India possesses a large, diverse, and often treatment-naïve patient pool, which provides distinct advantages for conducting clinical trials and genomic studies. The genetic diversity of the Indian population indicates that genomic studies conducted elsewhere may not fully capture the unique mutations or disease patterns relevant to Indian patients. Therefore, indigenous genomic research is essential for identifying specific biomarkers, developing tailored therapies, and understanding local disease aetiologies (e.g., gastric cancer from Nagaland/Kashmir and gallbladder cancer along the Ganges belt). Advances in next-generation sequencing (NGS) and preclinical models offer powerful resources for investigating GI cancer pathophysiology, identifying biomarkers, screening drugs, and personalised treatment. Furthermore, artificial intelligence (AI) and liquid biopsy technologies show promise for the early detection and management of disease progression and metastases from GI cancers. Broad molecular profiling using NGS is crucial for detecting actionable alterations in Indian patients in order to guide personalised precision medicine.

Funding should be directed towards studies on specific dietary habits, environmental exposures, and genetic predispositions prevalent in high-incidence regions such as Northeast India. This includes focused research into unique pathologies, such as mucinous/signet ring colorectal cancer and advanced gallbladder cancers, which are particularly prevalent in the Indian subcontinent.

Non-invasive colorectal cancer (CRC) screening methods, such as blood-and-stool-based biomarkers, have the potential to improve early detection. Innovative studies are needed in the Indian context to demonstrate the all-cause mortality benefit with such screening before it can be offered to patients in the clinic as a routine. Support is needed for the development of affordable, context-specific screening tools, such as non-invasive biomarkers and endoscopic devices adaptable to rural settings.

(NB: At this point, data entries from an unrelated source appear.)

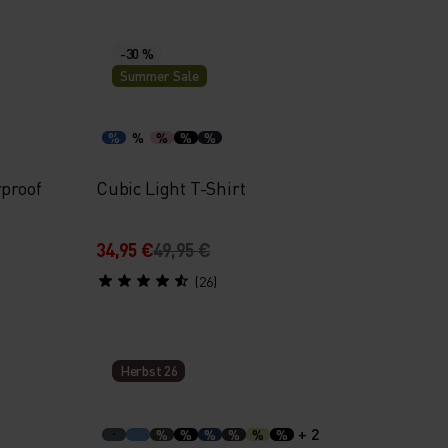
-30 %
Summer Sale
%
%
%
%
%
proof
Cubic Light T-Shirt
34,95 €
49,95 €
(26)
Herbst 26
+ 2
%
%
%
%
%
%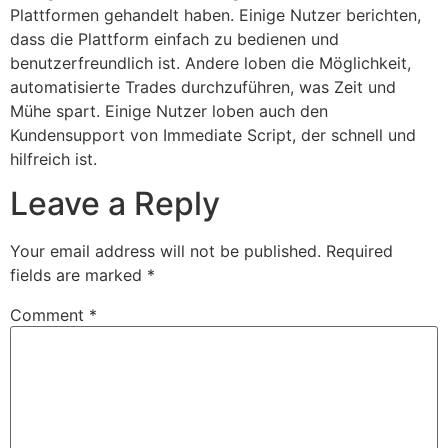
Plattformen gehandelt haben. Einige Nutzer berichten,
dass die Plattform einfach zu bedienen und
benutzerfreundlich ist. Andere loben die Möglichkeit,
automatisierte Trades durchzuführen, was Zeit und
Mühe spart. Einige Nutzer loben auch den
Kundensupport von Immediate Script, der schnell und
hilfreich ist.
Leave a Reply
Your email address will not be published.
Required
fields are marked
*
Comment
*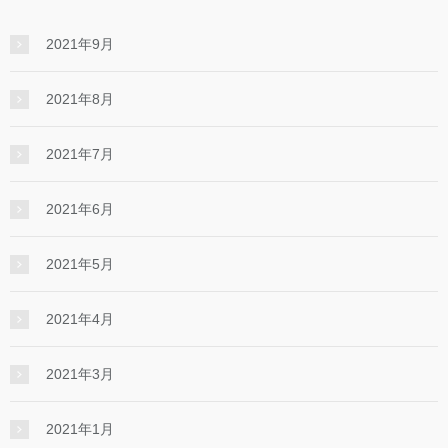
2021年9月
2021年8月
2021年7月
2021年6月
2021年5月
2021年4月
2021年3月
2021年1月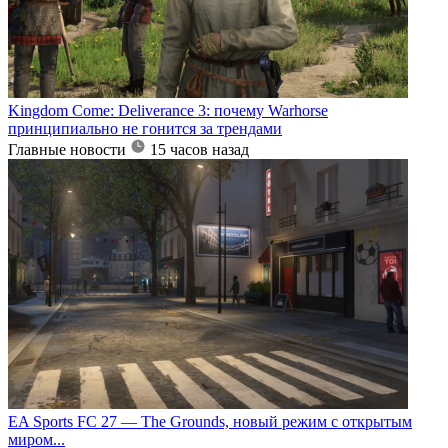
Kingdom Come: Deliverance 3: почему Warhorse
принципиально не гонится за трендами
Главные новости
15 часов назад
EA Sports FC 27 — The Grounds, новый режим с открытым
миром...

Innovation in clinical cancer research in India includes dose de-escalation trials, drug repurposing, and the development of indigenously developed cost-effective cellular therapies such as CAR-T cell therapy. Clinical trial sites should be decentralised beyond metro cities to access India’s diverse patient pool, particularly in rural areas. Implementation of digital platforms and telemedicine can facilitate patient recruitment and follow-up. Fostering a culture of clinical research among oncologists and ensuring patient awareness of trials as a potential care option are also crucial.

CONCLUSION

Gastrointestinal (GI) cancers constitute a significant and growing public health concern in India and contribute significantly to the nation’s overall cancer burden. The epidemiological landscape of GI cancers in India is undergoing a transition characterised by a decline in stomach and oesophageal cancers and a concomitant rise in colorectal, liver, gallbladder, and pancreatic cancers. This shift is largely attributed to lifestyle changes, urbanisation, and the adoption of Western dietary patterns. The stark survival gap between India and other developed nations highlights critical deficiencies in early detection, access to care, and treatment infrastructure. While the challenges are substantial, India’s unique epidemiological landscape coupled with advancements in research and technology presents unparalleled opportunities for developing context-specific and impactful solutions. The imperative for indigenous research on India-specific risk factors and genetic profiles, combined with the strategic adoption of precision medicine and innovative screening technologies, holds the potential to transform cancer care.